◆ **About this task**: Write out the records below exactly as they appear, skipping each picture.

◆ **Data to examine**:
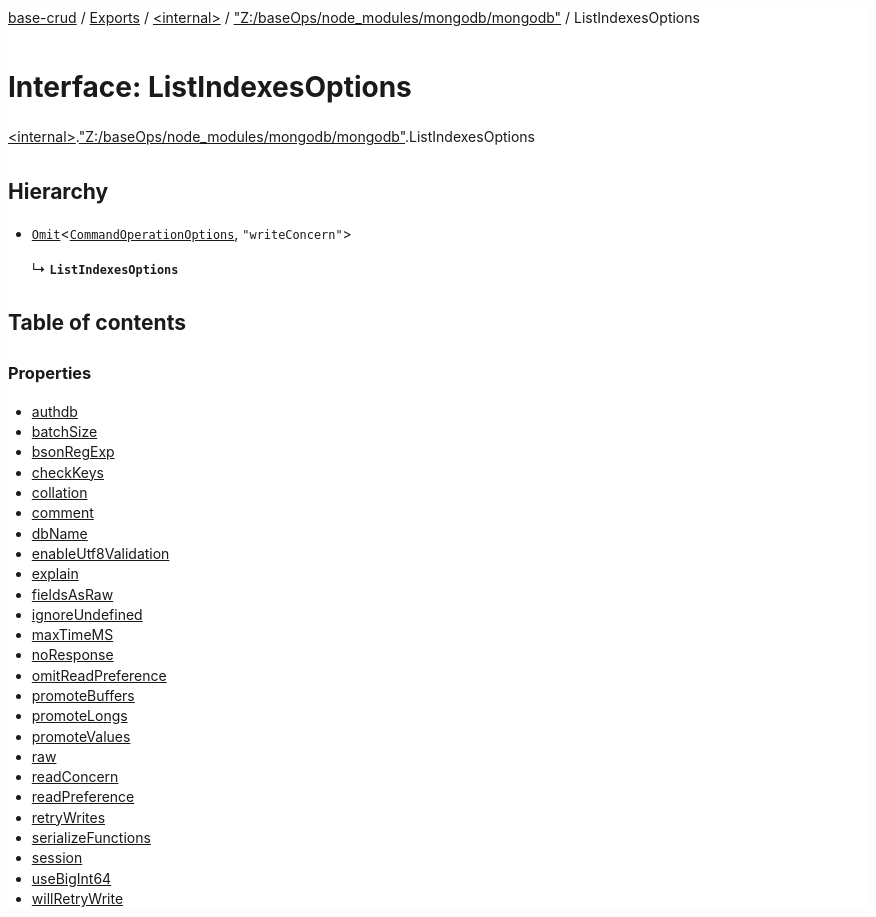 [base-crud](../README.md) / [Exports](../modules.md) / [\<internal\>](../modules/internal_.md) / ["Z:/baseOps/node\_modules/mongodb/mongodb"](../modules/internal_._Z__baseOps_node_modules_mongodb_mongodb_.md) / ListIndexesOptions

# Interface: ListIndexesOptions

[\<internal\>](../modules/internal_.md).["Z:/baseOps/node\_modules/mongodb/mongodb"](../modules/internal_._Z__baseOps_node_modules_mongodb_mongodb_.md).ListIndexesOptions

## Hierarchy

- [`Omit`](../modules/internal_.md#omit)\<[`CommandOperationOptions`](internal_._Z__baseOps_node_modules_mongodb_mongodb_.CommandOperationOptions.md), ``"writeConcern"``\>

  ↳ **`ListIndexesOptions`**

## Table of contents

### Properties

- [authdb](internal_._Z__baseOps_node_modules_mongodb_mongodb_.ListIndexesOptions.md#authdb)
- [batchSize](internal_._Z__baseOps_node_modules_mongodb_mongodb_.ListIndexesOptions.md#batchsize)
- [bsonRegExp](internal_._Z__baseOps_node_modules_mongodb_mongodb_.ListIndexesOptions.md#bsonregexp)
- [checkKeys](internal_._Z__baseOps_node_modules_mongodb_mongodb_.ListIndexesOptions.md#checkkeys)
- [collation](internal_._Z__baseOps_node_modules_mongodb_mongodb_.ListIndexesOptions.md#collation)
- [comment](internal_._Z__baseOps_node_modules_mongodb_mongodb_.ListIndexesOptions.md#comment)
- [dbName](internal_._Z__baseOps_node_modules_mongodb_mongodb_.ListIndexesOptions.md#dbname)
- [enableUtf8Validation](internal_._Z__baseOps_node_modules_mongodb_mongodb_.ListIndexesOptions.md#enableutf8validation)
- [explain](internal_._Z__baseOps_node_modules_mongodb_mongodb_.ListIndexesOptions.md#explain)
- [fieldsAsRaw](internal_._Z__baseOps_node_modules_mongodb_mongodb_.ListIndexesOptions.md#fieldsasraw)
- [ignoreUndefined](internal_._Z__baseOps_node_modules_mongodb_mongodb_.ListIndexesOptions.md#ignoreundefined)
- [maxTimeMS](internal_._Z__baseOps_node_modules_mongodb_mongodb_.ListIndexesOptions.md#maxtimems)
- [noResponse](internal_._Z__baseOps_node_modules_mongodb_mongodb_.ListIndexesOptions.md#noresponse)
- [omitReadPreference](internal_._Z__baseOps_node_modules_mongodb_mongodb_.ListIndexesOptions.md#omitreadpreference)
- [promoteBuffers](internal_._Z__baseOps_node_modules_mongodb_mongodb_.ListIndexesOptions.md#promotebuffers)
- [promoteLongs](internal_._Z__baseOps_node_modules_mongodb_mongodb_.ListIndexesOptions.md#promotelongs)
- [promoteValues](internal_._Z__baseOps_node_modules_mongodb_mongodb_.ListIndexesOptions.md#promotevalues)
- [raw](internal_._Z__baseOps_node_modules_mongodb_mongodb_.ListIndexesOptions.md#raw)
- [readConcern](internal_._Z__baseOps_node_modules_mongodb_mongodb_.ListIndexesOptions.md#readconcern)
- [readPreference](internal_._Z__baseOps_node_modules_mongodb_mongodb_.ListIndexesOptions.md#readpreference)
- [retryWrites](internal_._Z__baseOps_node_modules_mongodb_mongodb_.ListIndexesOptions.md#retrywrites)
- [serializeFunctions](internal_._Z__baseOps_node_modules_mongodb_mongodb_.ListIndexesOptions.md#serializefunctions)
- [session](internal_._Z__baseOps_node_modules_mongodb_mongodb_.ListIndexesOptions.md#session)
- [useBigInt64](internal_._Z__baseOps_node_modules_mongodb_mongodb_.ListIndexesOptions.md#usebigint64)
- [willRetryWrite](internal_._Z__baseOps_node_modules_mongodb_mongodb_.ListIndexesOptions.md#willretrywrite)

◆ **Output of the exercise**:
 [base-crud](../README.md) / [Exports](../modules.md) / [\<internal\>](../modules/internal_.md) / ["Z:/baseOps/node\_modules/mongodb/mongodb"](../modules/internal_._Z__baseOps_node_modules_mongodb_mongodb_.md) / ListIndexesOptions

# Interface: ListIndexesOptions

[\<internal\>](../modules/internal_.md).["Z:/baseOps/node\_modules/mongodb/mongodb"](../modules/internal_._Z__baseOps_node_modules_mongodb_mongodb_.md).ListIndexesOptions

## Hierarchy

- [`Omit`](../modules/internal_.md#omit)\<[`CommandOperationOptions`](internal_._Z__baseOps_node_modules_mongodb_mongodb_.CommandOperationOptions.md), ``"writeConcern"``\>

  ↳ **`ListIndexesOptions`**

## Table of contents

### Properties

- [authdb](internal_._Z__baseOps_node_modules_mongodb_mongodb_.ListIndexesOptions.md#authdb)
- [batchSize](internal_._Z__baseOps_node_modules_mongodb_mongodb_.ListIndexesOptions.md#batchsize)
- [bsonRegExp](internal_._Z__baseOps_node_modules_mongodb_mongodb_.ListIndexesOptions.md#bsonregexp)
- [checkKeys](internal_._Z__baseOps_node_modules_mongodb_mongodb_.ListIndexesOptions.md#checkkeys)
- [collation](internal_._Z__baseOps_node_modules_mongodb_mongodb_.ListIndexesOptions.md#collation)
- [comment](internal_._Z__baseOps_node_modules_mongodb_mongodb_.ListIndexesOptions.md#comment)
- [dbName](internal_._Z__baseOps_node_modules_mongodb_mongodb_.ListIndexesOptions.md#dbname)
- [enableUtf8Validation](internal_._Z__baseOps_node_modules_mongodb_mongodb_.ListIndexesOptions.md#enableutf8validation)
- [explain](internal_._Z__baseOps_node_modules_mongodb_mongodb_.ListIndexesOptions.md#explain)
- [fieldsAsRaw](internal_._Z__baseOps_node_modules_mongodb_mongodb_.ListIndexesOptions.md#fieldsasraw)
- [ignoreUndefined](internal_._Z__baseOps_node_modules_mongodb_mongodb_.ListIndexesOptions.md#ignoreundefined)
- [maxTimeMS](internal_._Z__baseOps_node_modules_mongodb_mongodb_.ListIndexesOptions.md#maxtimems)
- [noResponse](internal_._Z__baseOps_node_modules_mongodb_mongodb_.ListIndexesOptions.md#noresponse)
- [omitReadPreference](internal_._Z__baseOps_node_modules_mongodb_mongodb_.ListIndexesOptions.md#omitreadpreference)
- [promoteBuffers](internal_._Z__baseOps_node_modules_mongodb_mongodb_.ListIndexesOptions.md#promotebuffers)
- [promoteLongs](internal_._Z__baseOps_node_modules_mongodb_mongodb_.ListIndexesOptions.md#promotelongs)
- [promoteValues](internal_._Z__baseOps_node_modules_mongodb_mongodb_.ListIndexesOptions.md#promotevalues)
- [raw](internal_._Z__baseOps_node_modules_mongodb_mongodb_.ListIndexesOptions.md#raw)
- [readConcern](internal_._Z__baseOps_node_modules_mongodb_mongodb_.ListIndexesOptions.md#readconcern)
- [readPreference](internal_._Z__baseOps_node_modules_mongodb_mongodb_.ListIndexesOptions.md#readpreference)
- [retryWrites](internal_._Z__baseOps_node_modules_mongodb_mongodb_.ListIndexesOptions.md#retrywrites)
- [serializeFunctions](internal_._Z__baseOps_node_modules_mongodb_mongodb_.ListIndexesOptions.md#serializefunctions)
- [session](internal_._Z__baseOps_node_modules_mongodb_mongodb_.ListIndexesOptions.md#session)
- [useBigInt64](internal_._Z__baseOps_node_modules_mongodb_mongodb_.ListIndexesOptions.md#usebigint64)
- [willRetryWrite](internal_._Z__baseOps_node_modules_mongodb_mongodb_.ListIndexesOptions.md#willretrywrite)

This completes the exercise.